Hello! I played this earlier today (I hacked it a little to play it with friends--basically we just took turns rolling to destroy and discussed what each word's destruction meant together), and I (we) had a lot of fun! I'll be playing it again soon!

I did want to comment on a bit of mathematical weirdness I encountered as well as our work-around. Since you write words equaling up to the first roll of 3d6, then you roll 3d6 to select which word you destroy, you end up with 2 invincible words, since you can never roll less than a 3 on 3d6. As the game went on, my friends and I would rearrange our words and then use fewer dice so lower rolls were possible and those words became vulnerable. I thought this could be useful info for anyone else who was interested in this game!
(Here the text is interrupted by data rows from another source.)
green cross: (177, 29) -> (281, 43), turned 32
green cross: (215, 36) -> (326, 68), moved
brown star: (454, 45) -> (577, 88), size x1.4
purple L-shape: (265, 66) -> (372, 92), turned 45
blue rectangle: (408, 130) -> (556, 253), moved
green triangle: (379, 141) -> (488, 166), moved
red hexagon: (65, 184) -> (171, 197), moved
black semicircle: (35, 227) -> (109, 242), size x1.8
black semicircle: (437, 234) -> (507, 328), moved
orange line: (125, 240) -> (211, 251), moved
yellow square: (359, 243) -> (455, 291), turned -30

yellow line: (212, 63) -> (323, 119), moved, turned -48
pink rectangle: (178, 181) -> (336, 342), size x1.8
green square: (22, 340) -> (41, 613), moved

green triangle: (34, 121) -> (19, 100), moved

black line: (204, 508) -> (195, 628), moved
Thanks for making such a cool, unique concept of a game! I had a lot of fun with it. If you're ever interested in expanding it (or if anyone else is ever interested in trying it out with a group), here are some other hacks I used today:
 - At the beginning of the game, we rolled a d6 to decide if each turn was a 1/day, 2/week, 3/month, 4/year, 5/decade, or 6/century, to determine how quickly our world would be destroyed.
 - We went around in a circle, each taking turns rolling to destroy a word. If we rolled an empty space, then our day/week/month/etc would pass without any major shakeup to the status quo, and we would let the turn player develop a subplot for their turn.
 - After a while, we rearranged the list (we played in a shared Google Sheets page) and used fewer/smaller dice, so we went from 3d6 to 2 to 1 to 1d4 and eventually a coin. We would change to fewer/smaller dice when we as players decided it fit the narrative pace we wanted.
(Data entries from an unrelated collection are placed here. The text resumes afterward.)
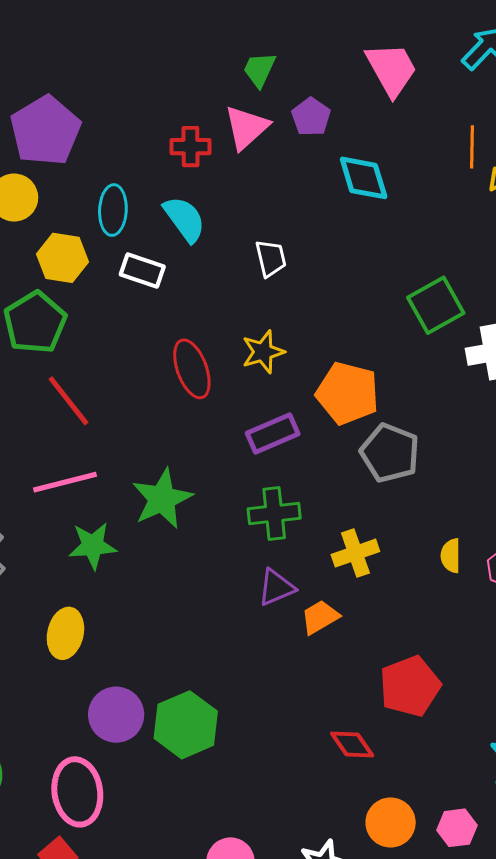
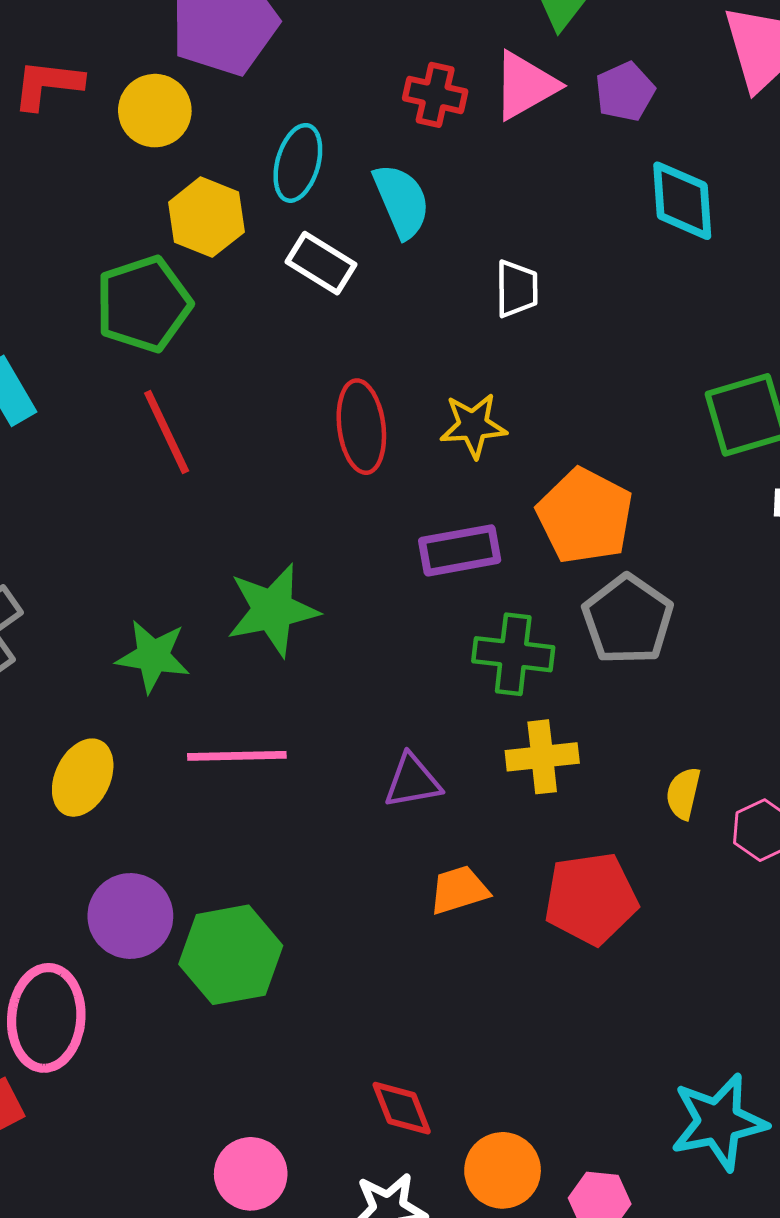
pink line: (65, 482) -> (237, 756), moved
green cross: (274, 514) -> (513, 654), moved
orange trapezoid: (320, 617) -> (459, 890), moved
red pentagon: (410, 686) -> (591, 899), moved
red diamond: (352, 745) -> (402, 1108), moved

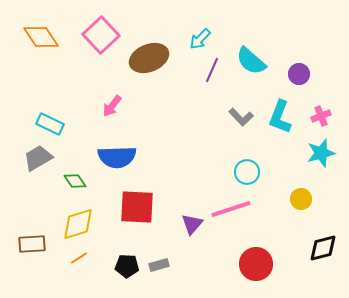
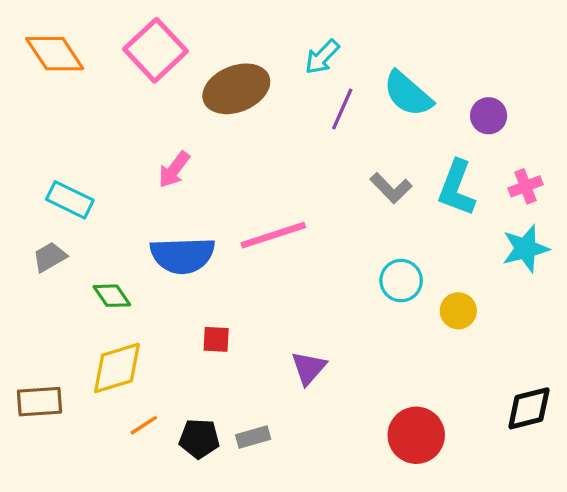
gray trapezoid: (38, 158) -> (50, 257), size x0.7
yellow circle: (301, 199) -> (458, 311), moved
red square: (137, 207) -> (216, 339), size x0.5
pink line: (231, 209) -> (273, 235), moved
orange line: (79, 258) -> (144, 425), moved

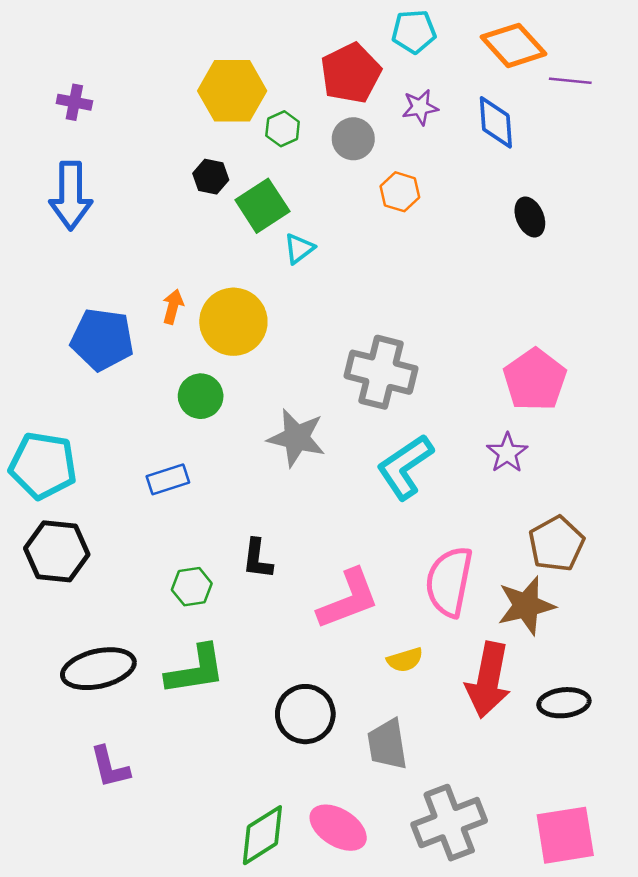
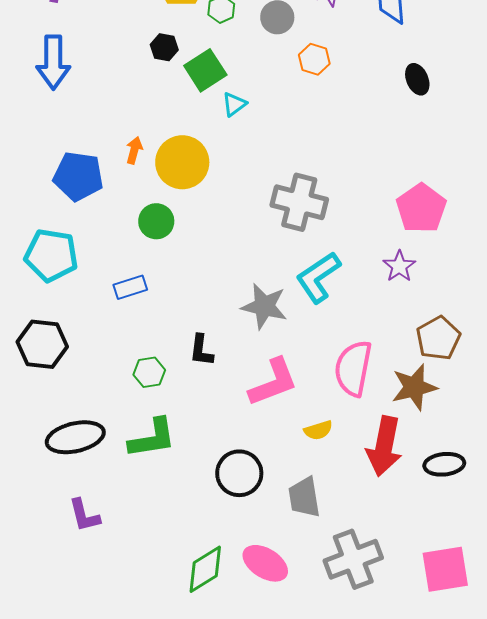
gray star: (296, 438) -> (264, 306), moved
cyan pentagon: (43, 466) -> (51, 255), moved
The end result was the destruction of our factionalized, cartoony, and verdant planet (plus a few other adjectives) by pincer-aliens over 23 years. Our last word was "crazy" as society collapsed, there was chaos for a couple of years, and then all was quiet. It was awesome :)

:))

(+3)

Everything Is Over is a 200 word, one page rpg about destroying a world you care about.

The gameplay loop is simple. You roll 3d6, write down that many words, and explain what kind of world they come together to create. Then you roll 3d6 again, and remove the word corresponding to your roll, chipping away a little piece of the world.

It's a cruel exercise, and mathematically it's a little weird (when destroying, you're supposed to reroll all rolls that don't match the number of a word, so an initial world-building roll of 3 does squirrely things to the math), but emotionally it's very effective.

So overall, if you want to feel things and all you have are 3d6 and some paper, this is very effective at that task. Everything Is Over does a *lot* within its fairly severe constraints, and if you like game design or world-ending I strongly recommend you check it out.

(+2)

Thank you so much for the kind review.